Prenatal Array Comparative Genomic Hybridization in Fetuses With Structural Cardiac Anomalies.

Abstract

To examine the diagnostic performance of array comparative genomic hybridization (CGH) for fetal cardiac anomalies in two medium-sized Canadian prenatal genetics clinics. We prospectively recruited 22 pregnant women with fetal structural cardiac anomalies, normal rapid aneuploidy detection, and FISH for 22q11.2 testing for array CGH analysis. One case had an 8p deletion that was also visible on karyotype and included the GATA4 gene, which has been associated with congenital heart disease. Two cases had inherited pathogenic copy number variants (CNVs) of variable expressivity and penetrance: one was a duplication of 16p11.2 and the other a deletion of 15q11.2. One case had the incidental finding of being a carrier of a recessive disease unrelated to the cardiac anomaly. Of these prospectively recruited cases of fetal cardiac anomalies, 14% had a pathogenic result on array CGH. Pathogenic CNVs of variable penetrance and expressivity were a significant proportion of the positive results identified. These CNVs are generally associated with neurodevelopmental issues and may or may not have been associated with the fetus' underlying congenital heart disease. Array CGH increases the diagnostic yield in this group of patients; however, certain CNVs remain a challenge for counselling in the prenatal setting.

▶ **Dataset extract**:
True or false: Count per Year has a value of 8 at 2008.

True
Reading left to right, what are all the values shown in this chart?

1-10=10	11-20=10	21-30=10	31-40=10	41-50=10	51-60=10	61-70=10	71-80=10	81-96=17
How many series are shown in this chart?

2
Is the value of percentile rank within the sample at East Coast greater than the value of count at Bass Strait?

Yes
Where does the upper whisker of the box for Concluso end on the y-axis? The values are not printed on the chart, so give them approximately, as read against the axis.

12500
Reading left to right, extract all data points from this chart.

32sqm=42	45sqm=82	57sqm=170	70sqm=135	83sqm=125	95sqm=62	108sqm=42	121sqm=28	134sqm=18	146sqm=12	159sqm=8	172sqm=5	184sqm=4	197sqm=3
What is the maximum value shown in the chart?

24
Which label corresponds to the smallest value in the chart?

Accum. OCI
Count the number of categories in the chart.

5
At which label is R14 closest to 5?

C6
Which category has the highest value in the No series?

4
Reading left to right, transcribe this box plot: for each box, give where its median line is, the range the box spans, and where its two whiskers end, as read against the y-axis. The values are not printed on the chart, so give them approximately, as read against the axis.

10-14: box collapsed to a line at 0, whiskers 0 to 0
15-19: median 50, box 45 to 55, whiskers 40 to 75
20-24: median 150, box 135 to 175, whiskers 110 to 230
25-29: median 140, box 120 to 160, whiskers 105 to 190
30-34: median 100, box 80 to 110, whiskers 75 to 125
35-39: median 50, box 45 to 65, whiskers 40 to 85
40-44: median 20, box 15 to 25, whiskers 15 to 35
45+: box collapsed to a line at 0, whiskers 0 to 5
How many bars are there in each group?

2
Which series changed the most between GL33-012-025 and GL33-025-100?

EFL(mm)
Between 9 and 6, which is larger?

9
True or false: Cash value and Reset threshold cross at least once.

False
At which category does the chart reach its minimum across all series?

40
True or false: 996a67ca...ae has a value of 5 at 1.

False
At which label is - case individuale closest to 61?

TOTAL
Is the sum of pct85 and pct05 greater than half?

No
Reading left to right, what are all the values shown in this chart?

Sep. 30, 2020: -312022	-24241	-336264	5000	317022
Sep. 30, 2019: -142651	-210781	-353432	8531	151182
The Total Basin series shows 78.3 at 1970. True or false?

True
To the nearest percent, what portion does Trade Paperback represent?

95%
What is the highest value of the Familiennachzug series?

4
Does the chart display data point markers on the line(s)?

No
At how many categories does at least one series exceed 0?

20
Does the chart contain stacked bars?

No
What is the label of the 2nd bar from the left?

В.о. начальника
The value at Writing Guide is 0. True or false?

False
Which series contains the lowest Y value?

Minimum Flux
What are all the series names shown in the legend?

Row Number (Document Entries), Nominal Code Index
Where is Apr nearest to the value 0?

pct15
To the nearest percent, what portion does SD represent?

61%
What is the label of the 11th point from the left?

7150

▶ **Task requirements**: Please reproduce the full prenatal array CGH abstract word for word, from its title through its final sentence.

▶ **Result of this task**:
Prenatal Array Comparative Genomic Hybridization in Fetuses With Structural Cardiac Anomalies.

Abstract

To examine the diagnostic performance of array comparative genomic hybridization (CGH) for fetal cardiac anomalies in two medium-sized Canadian prenatal genetics clinics. We prospectively recruited 22 pregnant women with fetal structural cardiac anomalies, normal rapid aneuploidy detection, and FISH for 22q11.2 testing for array CGH analysis. One case had an 8p deletion that was also visible on karyotype and included the GATA4 gene, which has been associated with congenital heart disease. Two cases had inherited pathogenic copy number variants (CNVs) of variable expressivity and penetrance: one was a duplication of 16p11.2 and the other a deletion of 15q11.2. One case had the incidental finding of being a carrier of a recessive disease unrelated to the cardiac anomaly. Of these prospectively recruited cases of fetal cardiac anomalies, 14% had a pathogenic result on array CGH. Pathogenic CNVs of variable penetrance and expressivity were a significant proportion of the positive results identified. These CNVs are generally associated with neurodevelopmental issues and may or may not have been associated with the fetus' underlying congenital heart disease. Array CGH increases the diagnostic yield in this group of patients; however, certain CNVs remain a challenge for counselling in the prenatal setting.